Abstract

This article focuses on how economic and urban geographers have engaged with and developed the ‘transnational elites’ concept in human geography. The article first focuses upon the critically important role of political economy perspectives in developing the concept in the 1970s and 1980s. During this period transnational elites were conceived of as the people who bring global production chains into being, the ‘command and control’ officers of the private sector dimension of the world economy. Over time this structuralist take on the social formation was both broadened out and linked to a particular sociospatial formation (the global city).

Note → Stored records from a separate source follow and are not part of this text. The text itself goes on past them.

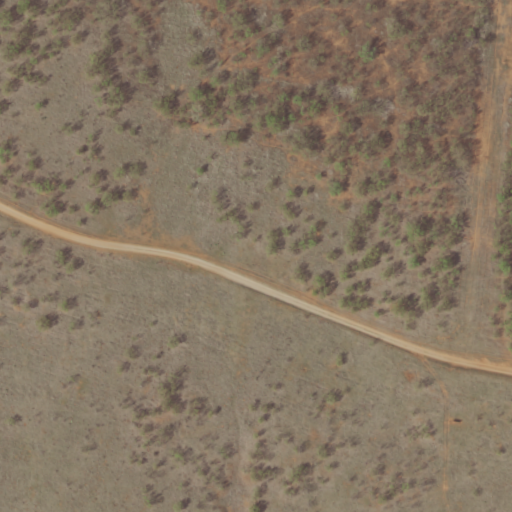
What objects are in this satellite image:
road: (256, 290)
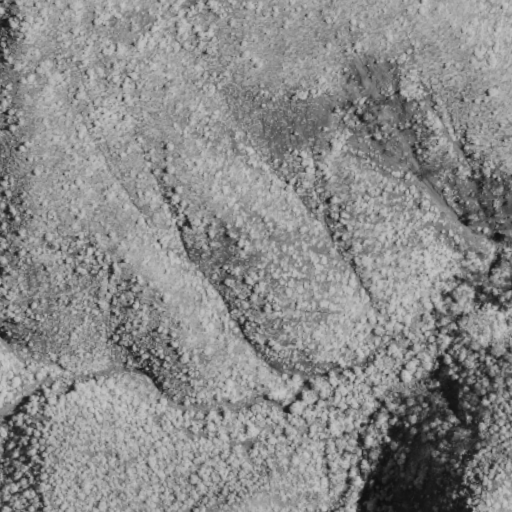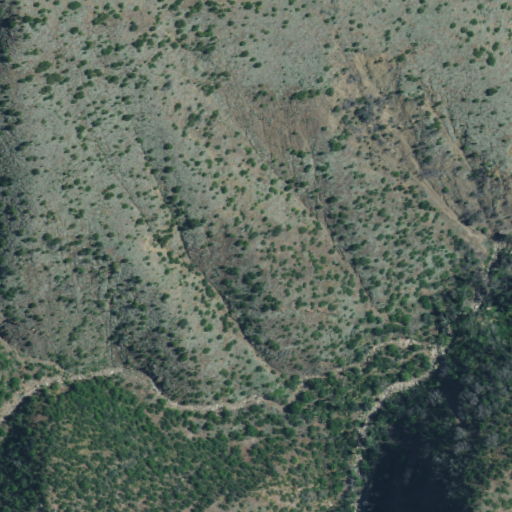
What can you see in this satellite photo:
road: (375, 367)
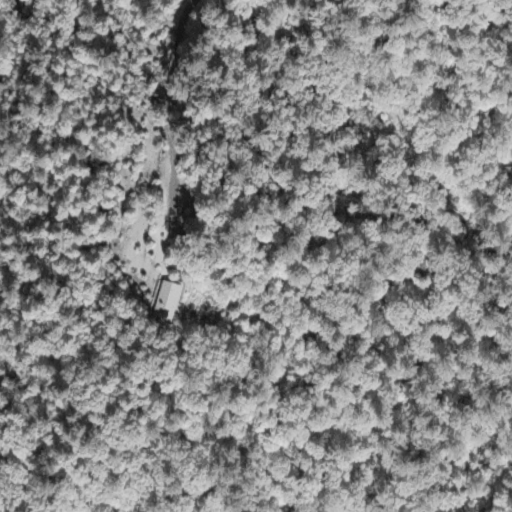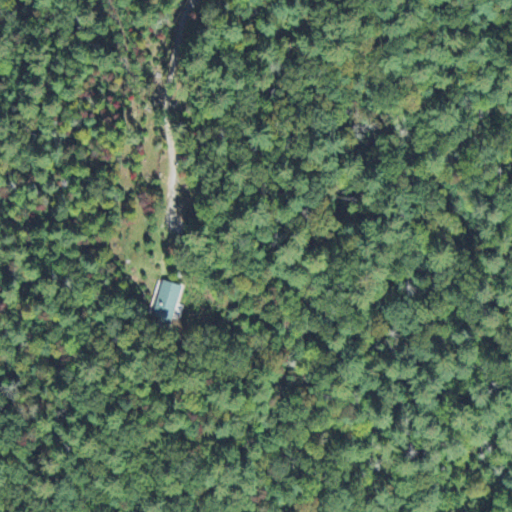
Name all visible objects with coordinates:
road: (180, 120)
building: (172, 304)
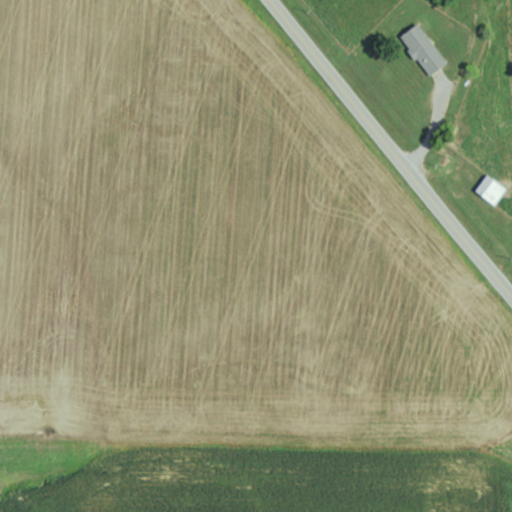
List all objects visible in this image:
building: (422, 49)
road: (390, 144)
building: (489, 189)
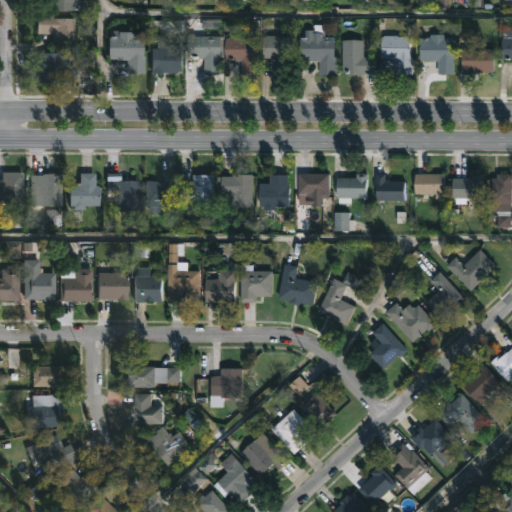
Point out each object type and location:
building: (62, 5)
building: (57, 6)
road: (306, 11)
building: (56, 28)
building: (55, 29)
building: (507, 43)
building: (207, 44)
building: (507, 46)
building: (278, 47)
building: (279, 49)
building: (320, 49)
building: (126, 51)
building: (243, 51)
building: (321, 51)
building: (128, 52)
building: (207, 52)
building: (399, 52)
building: (440, 52)
building: (440, 53)
building: (244, 54)
building: (398, 55)
building: (166, 56)
road: (101, 57)
building: (358, 58)
building: (167, 59)
building: (358, 60)
building: (479, 61)
building: (478, 63)
building: (53, 69)
building: (57, 69)
road: (6, 70)
road: (255, 114)
road: (256, 141)
building: (432, 184)
building: (430, 185)
building: (353, 187)
building: (470, 187)
building: (11, 188)
building: (314, 188)
building: (352, 188)
building: (390, 188)
building: (468, 188)
building: (11, 189)
building: (239, 189)
building: (45, 190)
building: (200, 190)
building: (204, 190)
building: (239, 190)
building: (390, 190)
building: (314, 191)
building: (45, 192)
building: (84, 192)
building: (123, 192)
building: (160, 192)
building: (162, 192)
building: (84, 193)
building: (275, 193)
building: (124, 194)
building: (276, 194)
building: (502, 200)
building: (502, 201)
building: (344, 222)
road: (255, 239)
building: (473, 269)
building: (472, 270)
building: (181, 276)
building: (256, 283)
building: (8, 285)
building: (184, 285)
building: (222, 285)
building: (38, 286)
building: (76, 286)
building: (111, 286)
building: (76, 287)
building: (257, 287)
building: (8, 288)
building: (38, 288)
building: (111, 288)
building: (148, 288)
building: (223, 288)
building: (297, 288)
building: (297, 289)
building: (148, 290)
building: (444, 295)
building: (444, 297)
road: (375, 302)
building: (338, 303)
building: (338, 304)
building: (411, 320)
building: (411, 321)
road: (208, 337)
building: (387, 347)
building: (387, 348)
building: (505, 364)
building: (505, 365)
building: (151, 376)
building: (46, 377)
building: (46, 378)
building: (143, 378)
building: (228, 384)
building: (483, 384)
building: (229, 385)
building: (483, 386)
road: (396, 404)
building: (146, 410)
building: (318, 410)
building: (42, 411)
building: (146, 411)
building: (321, 411)
building: (45, 413)
building: (462, 414)
building: (461, 416)
road: (241, 428)
building: (293, 431)
building: (293, 432)
road: (101, 433)
building: (432, 439)
building: (434, 439)
building: (169, 445)
building: (170, 447)
building: (49, 454)
building: (50, 454)
building: (264, 455)
building: (263, 456)
building: (408, 463)
building: (410, 466)
road: (465, 469)
building: (234, 478)
building: (236, 481)
road: (483, 485)
building: (379, 486)
building: (378, 487)
building: (75, 488)
building: (76, 489)
road: (15, 494)
building: (503, 503)
building: (213, 504)
building: (214, 504)
building: (351, 504)
building: (353, 505)
building: (100, 506)
building: (505, 506)
building: (99, 507)
road: (150, 507)
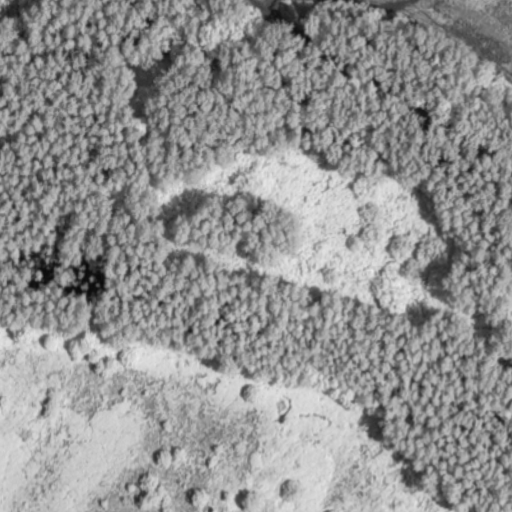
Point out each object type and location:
road: (374, 90)
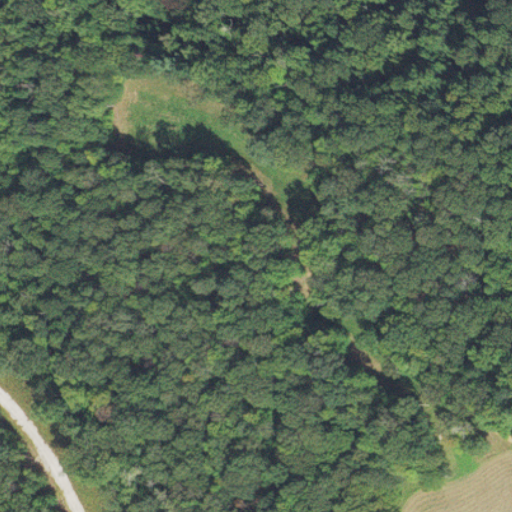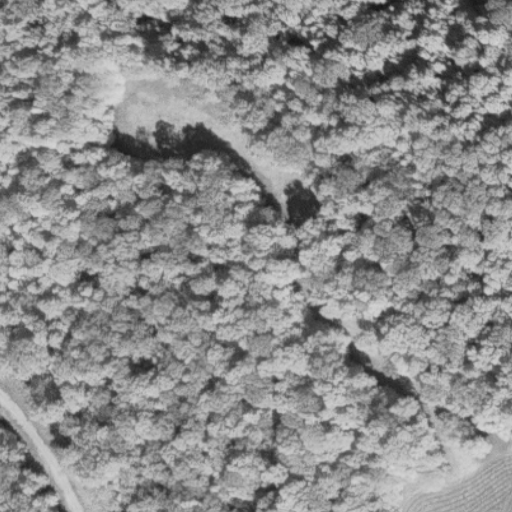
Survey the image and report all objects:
road: (36, 451)
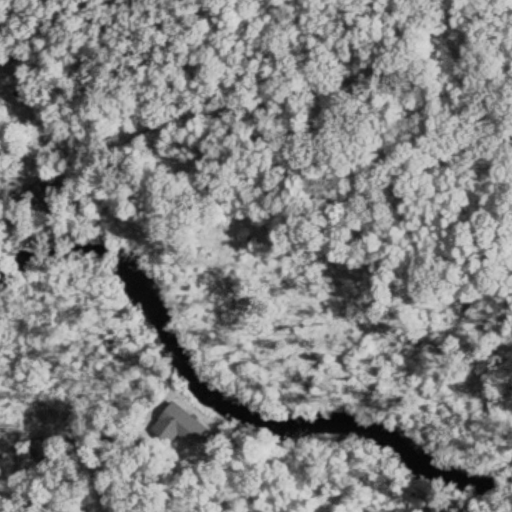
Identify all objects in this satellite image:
river: (215, 404)
building: (183, 423)
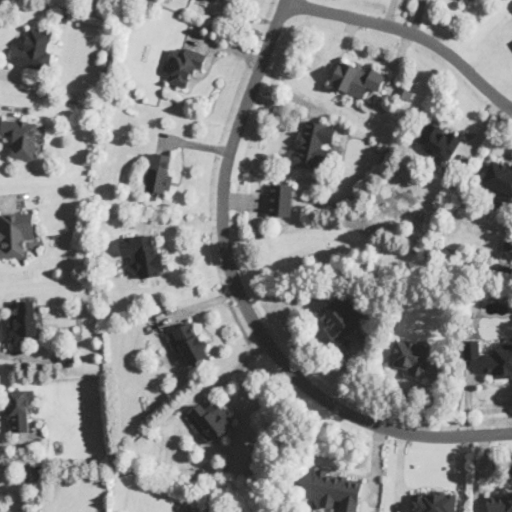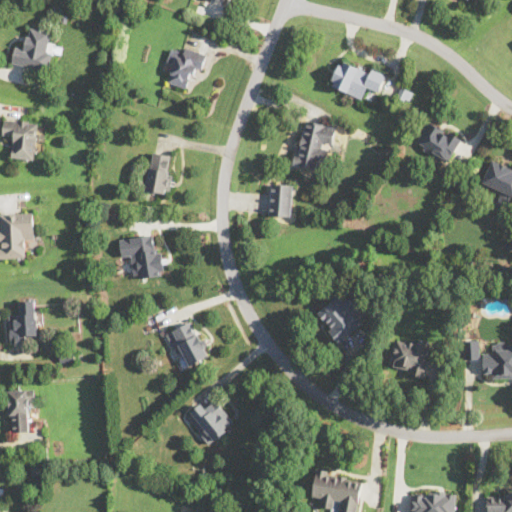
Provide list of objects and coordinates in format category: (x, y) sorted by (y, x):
building: (221, 0)
building: (472, 0)
road: (409, 30)
building: (36, 49)
building: (34, 50)
building: (184, 65)
building: (184, 65)
building: (356, 78)
building: (357, 79)
building: (22, 136)
building: (22, 137)
building: (438, 139)
building: (439, 140)
building: (315, 144)
building: (314, 145)
building: (160, 171)
building: (160, 173)
building: (499, 176)
building: (500, 181)
building: (280, 199)
building: (281, 199)
building: (15, 232)
building: (15, 233)
building: (143, 254)
building: (143, 255)
road: (244, 304)
building: (340, 316)
building: (341, 317)
building: (23, 320)
building: (23, 321)
building: (188, 342)
building: (188, 343)
building: (471, 349)
building: (409, 356)
building: (410, 356)
building: (498, 359)
building: (499, 360)
building: (19, 408)
building: (19, 408)
building: (211, 419)
building: (210, 420)
building: (337, 490)
building: (337, 490)
building: (432, 501)
building: (432, 502)
building: (499, 502)
building: (499, 503)
building: (0, 507)
building: (0, 507)
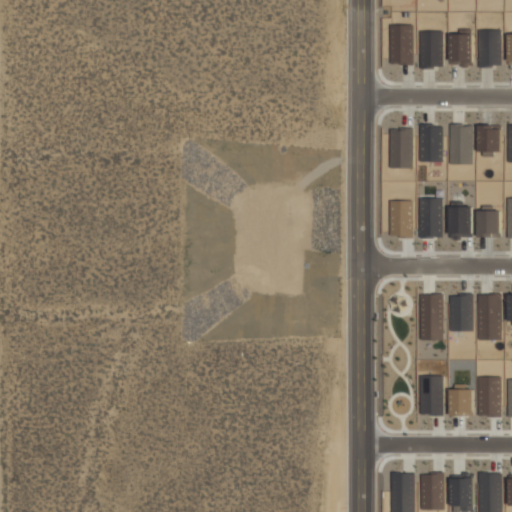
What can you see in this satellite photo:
building: (399, 45)
building: (458, 45)
building: (509, 48)
building: (488, 49)
building: (430, 50)
road: (441, 94)
building: (488, 138)
building: (429, 143)
building: (509, 143)
building: (460, 144)
building: (400, 148)
building: (400, 218)
building: (430, 218)
building: (509, 218)
building: (459, 220)
building: (487, 222)
road: (5, 256)
road: (370, 256)
road: (441, 267)
building: (509, 307)
building: (460, 312)
building: (430, 316)
building: (488, 317)
building: (430, 396)
building: (488, 396)
building: (509, 396)
building: (460, 402)
road: (441, 449)
building: (509, 492)
building: (400, 493)
building: (430, 493)
building: (460, 493)
building: (488, 493)
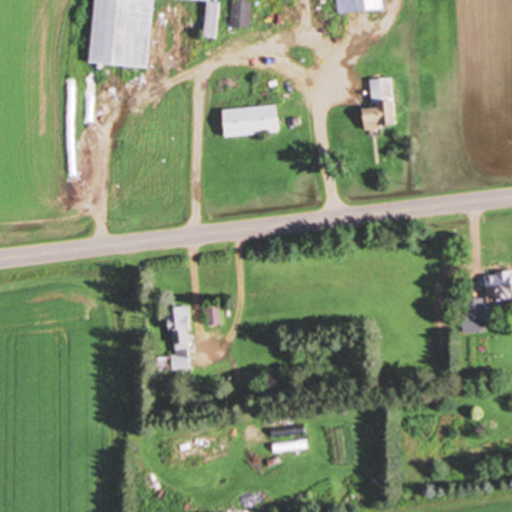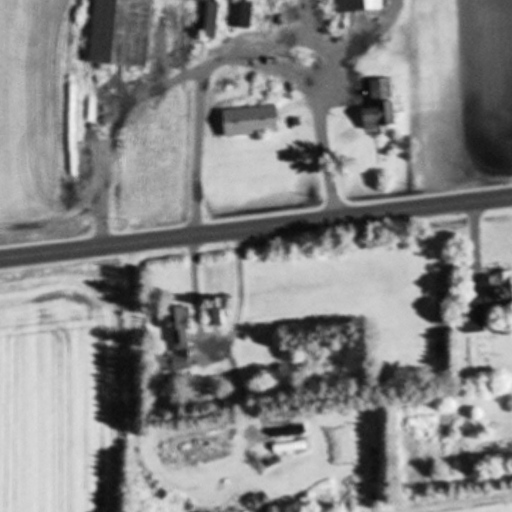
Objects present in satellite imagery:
building: (359, 6)
building: (213, 27)
building: (125, 33)
building: (383, 108)
building: (253, 123)
road: (199, 146)
road: (256, 229)
road: (473, 231)
building: (500, 291)
building: (215, 317)
building: (475, 317)
building: (182, 339)
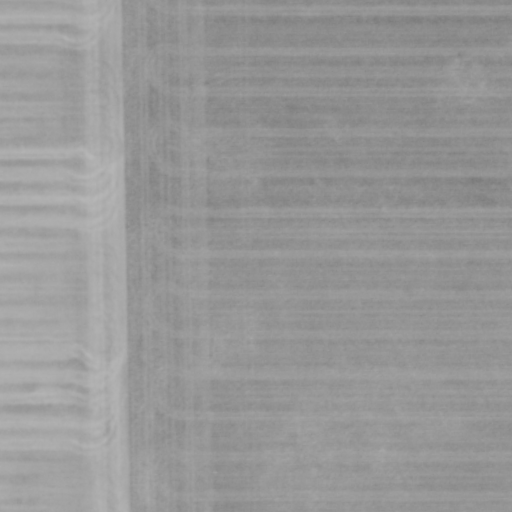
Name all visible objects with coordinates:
crop: (61, 258)
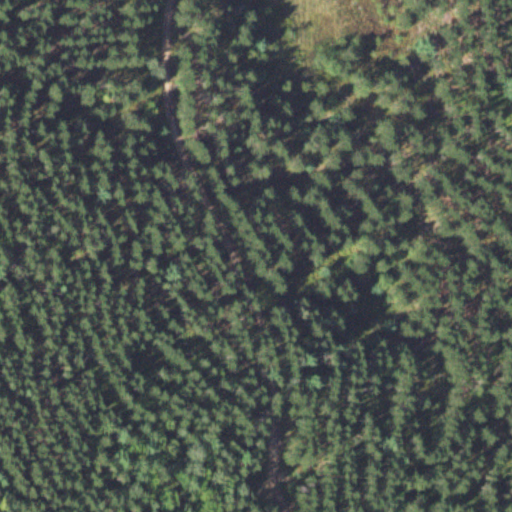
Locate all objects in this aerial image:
road: (229, 255)
road: (251, 499)
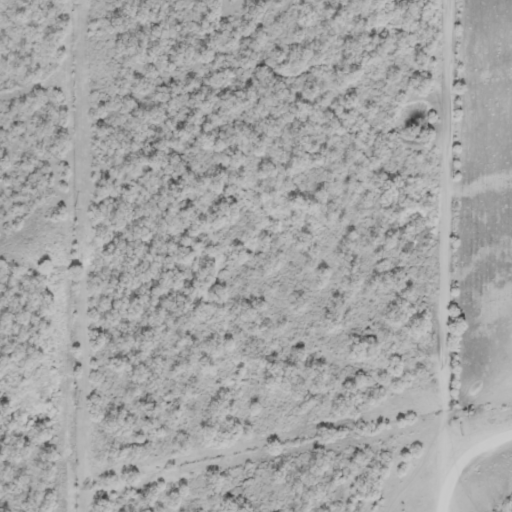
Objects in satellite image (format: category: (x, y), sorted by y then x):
road: (83, 255)
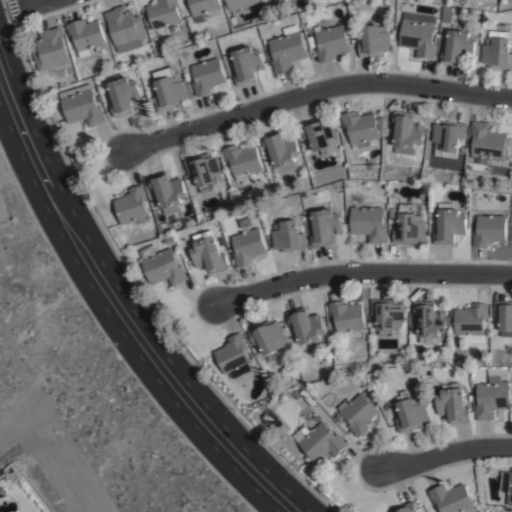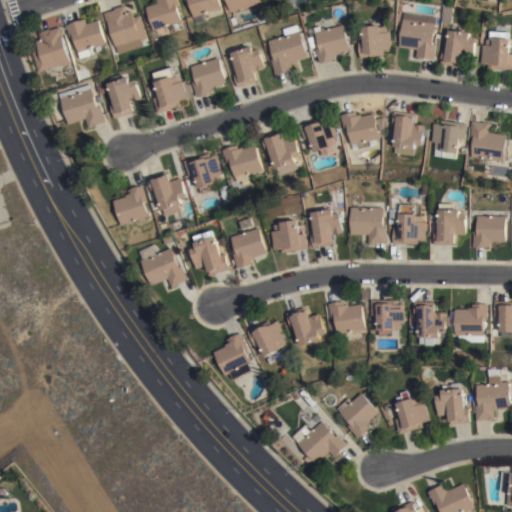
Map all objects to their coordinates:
building: (236, 4)
building: (239, 4)
building: (198, 6)
building: (201, 6)
road: (24, 8)
building: (160, 13)
building: (163, 13)
building: (126, 27)
building: (122, 29)
building: (415, 34)
building: (418, 35)
building: (82, 36)
building: (85, 36)
building: (355, 38)
building: (371, 40)
building: (329, 42)
building: (374, 42)
building: (327, 43)
building: (454, 46)
building: (458, 48)
building: (47, 49)
building: (284, 49)
building: (287, 50)
building: (494, 50)
building: (497, 51)
building: (51, 52)
building: (243, 65)
building: (246, 66)
building: (69, 70)
building: (203, 76)
building: (206, 77)
building: (164, 88)
building: (168, 90)
road: (311, 92)
building: (120, 96)
building: (124, 97)
building: (81, 106)
building: (78, 107)
building: (357, 128)
building: (360, 129)
building: (402, 133)
building: (407, 133)
building: (319, 134)
building: (316, 136)
building: (448, 136)
building: (444, 138)
building: (483, 142)
building: (486, 143)
building: (278, 152)
building: (279, 153)
building: (239, 159)
building: (243, 163)
building: (202, 171)
building: (205, 172)
building: (164, 193)
building: (166, 193)
building: (128, 205)
building: (130, 207)
building: (365, 223)
building: (369, 224)
building: (406, 224)
building: (446, 225)
building: (321, 226)
building: (449, 226)
building: (410, 227)
building: (325, 228)
building: (485, 229)
building: (489, 231)
building: (285, 236)
building: (288, 238)
building: (168, 241)
building: (247, 245)
building: (245, 246)
building: (206, 252)
building: (208, 255)
building: (160, 267)
building: (161, 267)
road: (358, 273)
road: (120, 311)
building: (385, 315)
building: (502, 315)
building: (343, 316)
building: (387, 316)
building: (503, 316)
building: (468, 319)
building: (347, 320)
building: (427, 321)
building: (470, 321)
building: (429, 324)
building: (302, 326)
building: (306, 327)
building: (265, 337)
building: (267, 339)
building: (229, 353)
building: (233, 358)
building: (349, 378)
building: (414, 384)
building: (489, 397)
building: (492, 397)
building: (448, 405)
building: (454, 408)
building: (388, 411)
building: (408, 413)
building: (355, 414)
building: (357, 415)
building: (411, 415)
building: (316, 441)
building: (318, 443)
road: (447, 453)
building: (506, 483)
building: (508, 490)
building: (452, 497)
building: (449, 498)
building: (406, 508)
building: (402, 509)
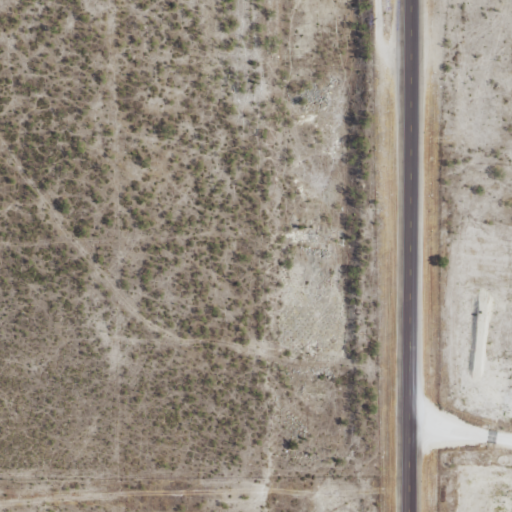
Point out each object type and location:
road: (404, 256)
road: (226, 381)
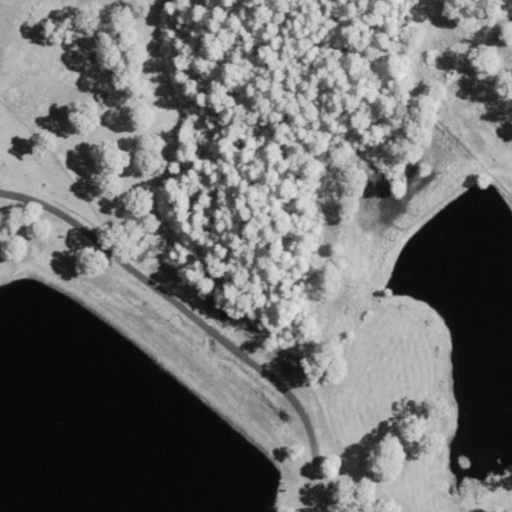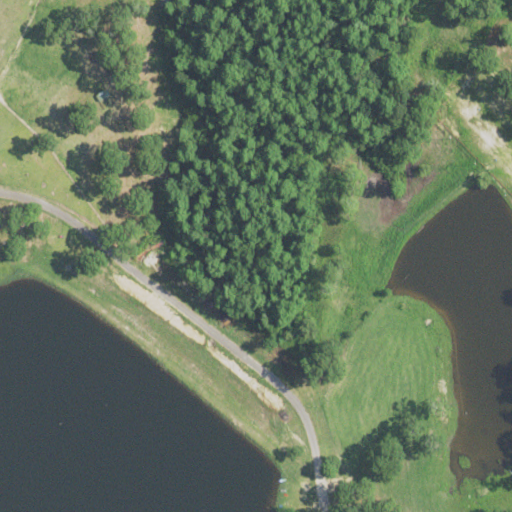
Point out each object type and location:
road: (199, 320)
dam: (174, 366)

The reformulation process continued apace into the 1990s and early 2000s, as geographers reframed their level of abstraction, and became more aware of the geographically and historically specific nature of transnational elites, of the nature of state–transnational corporation (TNC) relations, of the contingencies associated with the construction of global networks, and of the critically important role of transnational political and policy elites in the ‘denationalization’ process. In short, a more process-oriented and institutionally aware form of political–economic analysis emerged. This said, there is a paucity of work on elites in economic geography, and even more so in human geography. Human geographers have devoted far more attention to the excluded and marginalized than they have elites. But the discipline of human geography cannot continue to effectively ignore the primary architects of the systems that we all have to adapt to, and seek our livelihoods in, whatever forms of work and play we engage in.